Stored items
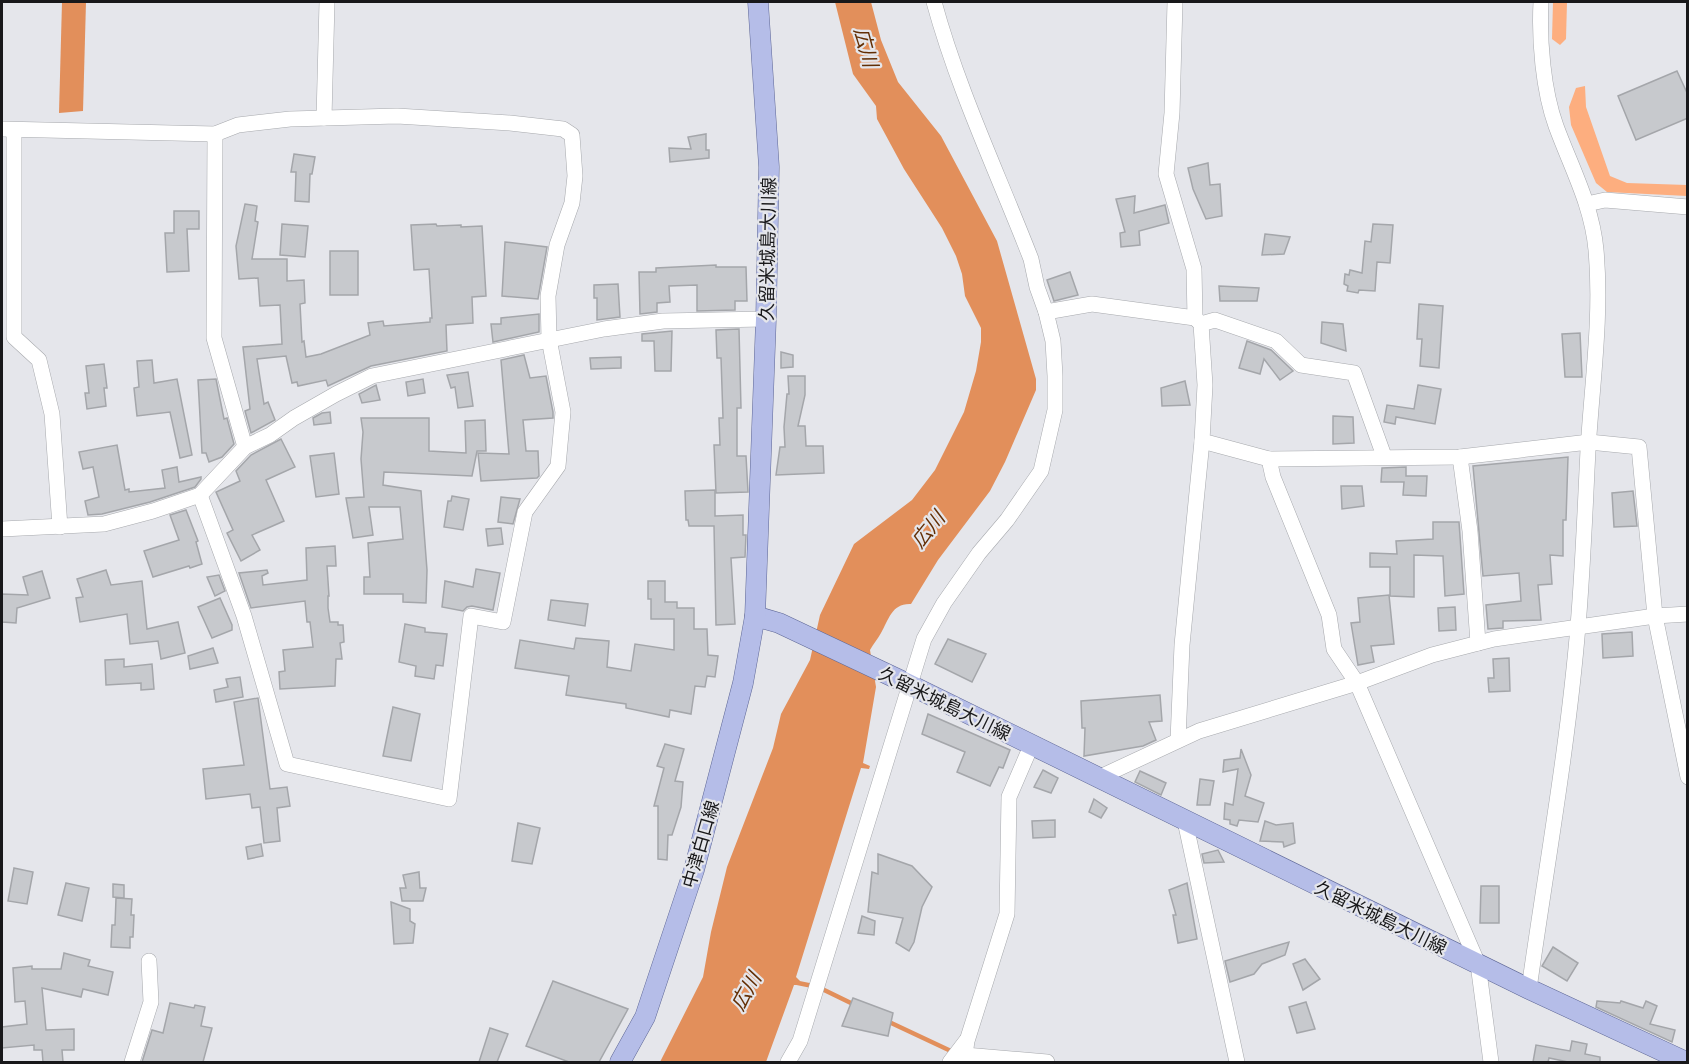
<svg xmlns="http://www.w3.org/2000/svg" width="1689" height="1064" font-family="Commissioner,'Noto Sans JP',sans-serif">
<style>
.green{fill:#fdae7f}
.water{fill:#e28f5b}
.lines{fill:none;stroke-linecap:round;stroke-linejoin:round}
.stream{stroke:#e28f5b;stroke-width:4.5}
.building{fill:#c7c9cd;stroke:#a4a6aa;stroke-width:1.5}
.minor-casing{stroke:#a7a9ad;stroke-width:16}
.major-casing{stroke:#5e6796;stroke-width:21}
.minor{stroke:#fff;stroke-width:15}
.major{stroke:#b5bde8;stroke-width:20}
.labels{text-anchor:middle;dominant-baseline:central;stroke-width:4.5;stroke-linejoin:round;paint-order:stroke}
.street-label{font-size:18px;fill:#18181a;stroke:#e5e6eb}
.water-label{font-size:20px;font-style:italic;fill:#632e04;stroke:#e5e6eb}
</style>
<rect width="100%" height="100%" fill="#e5e6eb"/>
<g class="green">
<path d="M1553,2H1567L1566,39L1560,45L1552,39Z"/>
<path d="M1585,86L1586,107L1610,176L1627,183L1687,185V196L1607,192L1596,183L1571,125L1569,107L1576,88Z"/>
</g>
<g class="water">
<path d="M62,2H86L83,111L59,113Z"/>
<path d="M835,2H871L881,40L898,82L941,136L997,241L1036,379V390L1005,462L990,491L938,560L911,604C892,603 889,619 881,633C878,639 873,644 870,650L876,687L863,763L870,766L869,769L861,768L796,977L800,981L799,985H794L766,1062H660L703,977L711,932L727,867L773,748L781,714L810,660L820,615L854,544L912,500L935,470L964,412L976,371L981,342V328L965,296L962,274L956,256L942,228L904,169L877,119L876,106L853,74Z"/>
</g>
<g class="lines">
<g class="stream">
<path d="M793,982L818,987L855,1005"/>
<path d="M887,1021L953,1052"/>
</g>
</g>
<g class="building">
<path d="M1677,71L1688,95V118L1636,140L1618,96Z"/>
<path d="M706,134V150H709V158L670,162L669,148L691,149L688,137Z"/>
<path d="M294,154L315,157L312,174H310L309,202L295,201L296,172H291Z"/>
<path d="M1208,163L1210,185L1220,184L1222,216L1206,219L1193,189L1188,168Z"/>
<path d="M1135,196L1134,213L1165,205L1169,223L1139,231L1140,245L1121,247L1120,233L1125,232L1116,199Z"/>
<path d="M245,204L257,206L255,221L258,222L252,259H287V281L304,280L305,303L300,304L302,342L304,341L306,357L321,354L370,335L368,323L383,321L384,326L430,322V318H432L429,269L414,270L411,225L436,224L437,226L461,225V227L482,226L486,296L472,297L473,323L446,325L447,351L371,366L328,386L326,380L298,386L297,382L292,383L286,356L257,359L264,404L268,402L275,420L251,433L245,411L250,409L243,347L282,344L280,305L260,306L258,278L239,279L236,246Z"/>
<path d="M174,211H199V229H187L189,271L167,272L165,233H174Z"/>
<path d="M282,224L308,226L305,257L280,255Z"/>
<path d="M1373,224L1393,225L1390,263L1377,262L1375,291L1359,290L1358,293L1347,291L1348,286L1344,284L1345,274L1349,275L1350,270L1362,273L1365,241L1371,242Z"/>
<path d="M1265,234L1290,237L1284,254L1262,255Z"/>
<path d="M505,242L547,247L538,299L502,296Z"/>
<rect x="330" y="251" width="28" height="44"/>
<path d="M716,265V267H746L747,301H735V310L697,311V285L669,286L670,302L657,303V312L640,314L639,272H656V268Z"/>
<path d="M1070,272L1078,295L1054,301L1047,280Z"/>
<path d="M618,284L620,317L597,320V298H594V285Z"/>
<path d="M1219,286L1259,288L1257,301H1220Z"/>
<path d="M1419,304L1443,306L1439,368L1420,366L1422,339H1417Z"/>
<path d="M539,314V332L493,342L491,324H501V318Z"/>
<path d="M1322,322L1343,324L1346,351L1321,343Z"/>
<path d="M739,329L741,408H737V456H746L748,492L716,493L714,445H720L719,418H723L721,358H717L716,330Z"/>
<path d="M672,331L671,371H655L654,341H642V334Z"/>
<path d="M1580,333L1582,377H1565L1562,334Z"/>
<path d="M1247,341L1271,350L1293,371L1280,380L1264,359L1260,374L1239,368Z"/>
<path d="M781,352L793,355V367L781,368Z"/>
<path d="M524,355L530,378L546,376L553,412V418L523,420L526,451H538L539,476L537,478L481,481L478,453L509,454L501,360Z"/>
<path d="M621,357V368L591,369L590,358Z"/>
<path d="M152,360L154,383L177,379L192,455L180,458L170,412L137,416L134,388L139,387L137,361Z"/>
<path d="M104,364L107,388H104L106,406L87,409L85,393H89L86,366Z"/>
<path d="M468,372L473,406L458,408L455,387L451,388L447,375Z"/>
<path d="M788,376H805V395L798,426H805L806,446H823L824,473L776,475L780,447H785L784,427L787,394H789Z"/>
<path d="M216,379L224,419L227,418L234,444L222,457L209,462L206,453H202L198,380Z"/>
<path d="M423,379L425,393L408,396L406,382Z"/>
<path d="M1185,381L1190,405L1162,406L1161,388Z"/>
<path d="M376,385L380,400L362,403L359,394Z"/>
<path d="M1418,385L1441,389L1435,424L1396,417L1395,424L1384,422L1387,405L1414,409Z"/>
<path d="M330,412L331,423L314,425L313,418L322,413Z"/>
<path d="M1333,416L1353,417L1354,443L1333,444Z"/>
<path d="M361,418H429V451L466,453L465,421L485,420L486,451H477L472,476L384,472L383,485L421,491L427,570L426,603L403,602V594H364V577H370L368,543L403,539L400,507H369L373,535L353,538L346,498L364,497L361,459L363,432Z"/>
<path d="M281,439L295,467L266,480L284,521L252,535L260,550L241,561L227,533L233,530L216,492L240,481L236,471L251,455Z"/>
<path d="M117,445L125,490L129,489V492L165,488L162,470L177,467L179,482L201,477V479L195,487L150,502L102,514L88,515L85,501L99,497L93,467L83,469L79,452Z"/>
<path d="M334,453L339,494L316,497L310,456Z"/>
<path d="M1568,457L1566,520H1563V556L1550,555L1552,584L1538,585L1541,620L1503,621V628L1488,629L1486,605L1521,601L1519,573L1483,576L1473,466Z"/>
<path d="M1406,467V476H1427L1426,496L1403,495L1404,482H1381L1382,468Z"/>
<path d="M1341,486H1362L1364,506L1342,509Z"/>
<path d="M715,490V516L743,515V535H746L745,557L731,558L735,624L716,625L714,526H689L688,520H686L685,491Z"/>
<path d="M1633,491L1637,526L1614,527L1612,493Z"/>
<path d="M452,496L469,499L463,530L444,527L448,501H451Z"/>
<path d="M501,497L520,499L513,524L498,522Z"/>
<path d="M186,510L198,541L196,542L202,564L190,568L189,566L153,577L144,551L179,540L170,515Z"/>
<path d="M1433,522H1459L1464,594L1445,596L1443,556L1414,555V597L1390,596V567H1370V553L1397,554L1396,541L1433,539Z"/>
<path d="M501,528L503,544L488,546L486,529Z"/>
<path d="M335,546L336,566H327L329,596H328V608L330,622H338V625H343L344,642L340,643L342,659H336L335,686L280,689L279,672L285,671L283,650L313,647L310,622H307L305,601L251,608L239,573L267,570L268,573L262,576L263,585L307,580L306,548Z"/>
<path d="M476,569L500,573L493,610L472,606L467,607L463,611L442,607L445,581L473,587Z"/>
<path d="M106,570L111,585L142,581L147,629L178,622L185,653L161,659L158,641L130,644L127,614L80,622L76,598L83,597L77,579Z"/>
<path d="M42,571L50,598L17,608L16,623L2,622V594L28,595L23,577Z"/>
<path d="M219,575L225,591L215,596L207,577Z"/>
<path d="M648,581H665V602H677V608H694V629H707L708,655L718,656L715,677L707,676L705,687L695,686L691,714L670,710L669,717L626,708V704L566,695L569,676L515,668L520,640L574,649L576,638L609,641L607,667L631,671L635,644L674,650V619H651V599H648Z"/>
<path d="M1389,595L1394,644L1371,646L1374,662L1358,665L1351,623L1360,622L1358,598Z"/>
<path d="M220,598L232,625V630L212,638L198,607Z"/>
<path d="M551,600L588,604L585,626L548,620Z"/>
<path d="M1455,607L1456,630L1439,631L1438,608Z"/>
<path d="M405,624L425,628V632L447,634L443,666L436,665L434,679L415,676L416,666L399,662Z"/>
<path d="M1632,632L1633,656L1603,658L1602,634Z"/>
<path d="M948,639L986,654L972,682L935,664Z"/>
<path d="M213,648L218,663L190,669L188,656Z"/>
<path d="M1509,658L1510,691L1489,692L1488,678H1494L1493,659Z"/>
<path d="M124,659V667L152,664L154,689L141,690V683L106,685L105,660Z"/>
<path d="M240,677L243,697L216,702L214,690L228,687L226,679Z"/>
<path d="M1160,695L1162,721L1149,722L1156,740L1143,746L1084,756L1085,728H1082L1081,701Z"/>
<path d="M258,698L270,789L287,787L290,806L277,808L280,841L264,843L260,807L252,808L250,794L206,799L203,769L244,765L234,702Z"/>
<path d="M393,707L420,714L411,761L383,756Z"/>
<path d="M928,714L1010,750L1003,768L999,767L990,786L957,772L965,752L922,734Z"/>
<path d="M665,744L684,749L675,781L683,782L681,807L672,835H668L667,860L658,859V806H654L664,768L657,766Z"/>
<path d="M1241,749L1251,775L1245,796L1264,803L1258,822L1239,820L1237,826L1230,824V820L1224,819L1225,803L1233,805L1238,769L1223,772L1224,760L1240,758Z"/>
<path d="M1043,770L1058,778L1051,793L1034,787Z"/>
<path d="M1140,771L1166,783L1161,795L1135,782Z"/>
<path d="M1200,779L1214,781L1210,805H1197Z"/>
<path d="M1094,799L1107,808L1101,818L1089,812Z"/>
<path d="M1055,820V837L1033,838L1032,821Z"/>
<path d="M1265,821L1276,825L1293,823L1295,843L1284,847L1283,842L1260,841Z"/>
<path d="M518,823L540,828L532,864L512,861Z"/>
<path d="M261,844L263,856L248,859L246,847Z"/>
<path d="M1218,850L1224,862L1204,863L1202,854Z"/>
<path d="M878,854L912,866L932,887L922,907L914,942L909,951L896,943L903,918L868,912L872,872L878,874Z"/>
<path d="M14,868L33,872L27,904L8,901Z"/>
<path d="M419,872L420,888H426L423,901H402L400,888H406L403,875Z"/>
<path d="M66,883L89,888L82,921L58,915Z"/>
<path d="M1187,883L1197,939L1178,943L1173,915H1176L1169,890Z"/>
<path d="M113,884L124,885V898L113,897Z"/>
<path d="M1481,886H1499V923H1480Z"/>
<path d="M116,898L132,899L131,915H134L133,937H130V948L111,947L112,925H115Z"/>
<path d="M391,902L410,909V921L415,924L413,943L394,944Z"/>
<path d="M862,916L875,921L874,935L858,933Z"/>
<path d="M1289,942L1285,955L1262,964L1254,974L1230,982L1225,961Z"/>
<path d="M1553,947L1578,963L1567,981L1542,966Z"/>
<path d="M64,953L90,960L88,966L113,972L108,995L83,989L81,997L42,988L46,1030L74,1029V1050H62L63,1062H43L42,1050H34V1045L2,1048V1027L27,1024L25,1001L15,1002L13,968L32,966V969H61Z"/>
<path d="M1305,959L1320,979L1303,990L1293,964Z"/>
<path d="M553,981L628,1009L599,1062H569L526,1046Z"/>
<path d="M853,998L893,1013L888,1036L842,1026Z"/>
<path d="M1597,1001L1620,1003L1621,1001L1643,1008L1646,1001L1657,1006L1650,1024L1675,1030L1672,1042L1596,1007Z"/>
<path d="M1306,1002L1315,1029L1297,1033L1289,1007Z"/>
<path d="M170,1003L194,1008L195,1005L205,1007L201,1026L212,1028L203,1062H142L152,1030L163,1033Z"/>
<path d="M490,1028L508,1034L497,1062H479Z"/>
<path d="M1572,1041L1587,1044L1585,1054L1600,1057V1062H1568L1549,1058L1548,1062H1533L1536,1045L1570,1051Z"/>
</g>
<g class="lines">
<defs>
<g id="minor">
<path d="M1175,2L1172,113L1166,174L1194,269L1195,318"/>
<path d="M324,118L327,2"/>
<path d="M2,129L215,134L238,125L290,119L397,116L510,123L563,129L572,135L575,176L572,203L557,245L548,296L549,339L563,412L558,466L525,512L503,622L471,616L449,799L287,764L244,616L200,495"/>
<path d="M14,130V337L39,360L52,414L60,527"/>
<path d="M215,134L214,338L245,447"/>
<path d="M1587,204L1605,200L1688,207"/>
<path d="M1046,312L1092,304L1195,318L1201,324L1205,385L1202,441L1269,459L1273,477L1329,615L1334,649L1357,683L1478,964L1491,1062"/>
<path d="M1201,324L1215,320L1276,341L1301,365L1354,373L1384,456"/>
<path d="M1460,457L1470,531L1478,643"/>
<path d="M1269,459L1460,457L1589,442L1639,447L1655,616L1688,777"/>
<path d="M2,529L104,524L153,511L200,495L245,447L270,435L294,418L336,394L372,376L604,329L663,321L766,319"/>
<path d="M1178,740L1182,645L1202,441"/>
<path d="M1098,778L1199,731L1357,683L1432,655L1494,639L1655,616L1688,614"/>
<path d="M1185,821L1237,1062"/>
<path d="M1529,989C1546,868 1568,747 1578,626C1583,567 1585,509 1588,450C1592,383 1602,316 1596,250C1592,205 1571,167 1556,126C1543,90 1539,40 1541,2"/>
<path d="M965,1055L1047,1062"/>
<path d="M132,1062L151,1002L149,961"/>
<path d="M788,1062L800,1041L924,639L944,603L979,553L1007,520L1041,471L1055,410V376L1053,341L1046,312L1037,287L1031,259C998,174 958,90 934,2"/>
<path d="M950,1062L966,1041"/>
<path d="M964,1062L967,1041L1007,914L1009,797L1031,746"/>
</g>
<g id="major">
<path d="M755,616L779,623L904,682L1529,989L1686,1062"/>
<path d="M620,1062L645,1017L694,870L743,683L755,616L766,319L769,167L758,2"/>
</g>
</defs>
<use href="#minor" class="minor-casing"/>
<use href="#major" class="major-casing"/>
<use href="#minor" class="minor"/>
<use href="#major" class="major"/>
</g>
<g class="labels">
<g class="street-label">
<text transform="translate(767 249) rotate(-89)">久留米城島大川線</text>
<text transform="translate(945 703) rotate(26)">久留米城島大川線</text>
<text transform="translate(700 844) rotate(-74)">中津白口線</text>
<text transform="translate(1381 917) rotate(26)">久留米城島大川線</text>
</g>
<g class="water-label">
<text transform="translate(867 47) rotate(75)">広川</text>
<text transform="translate(927 529) rotate(-51)">広川</text>
<text transform="translate(745 991) rotate(-61)">広川</text>
</g>
</g>
<rect width="1689" height="1064" fill="none" stroke="#18181a" stroke-width="6"/>
</svg>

> What you should do
Where the string "street" appears in a line of the entries above, return that line.

> Result of this task
.street-label{font-size:18px;fill:#18181a;stroke:#e5e6eb}
<g class="street-label">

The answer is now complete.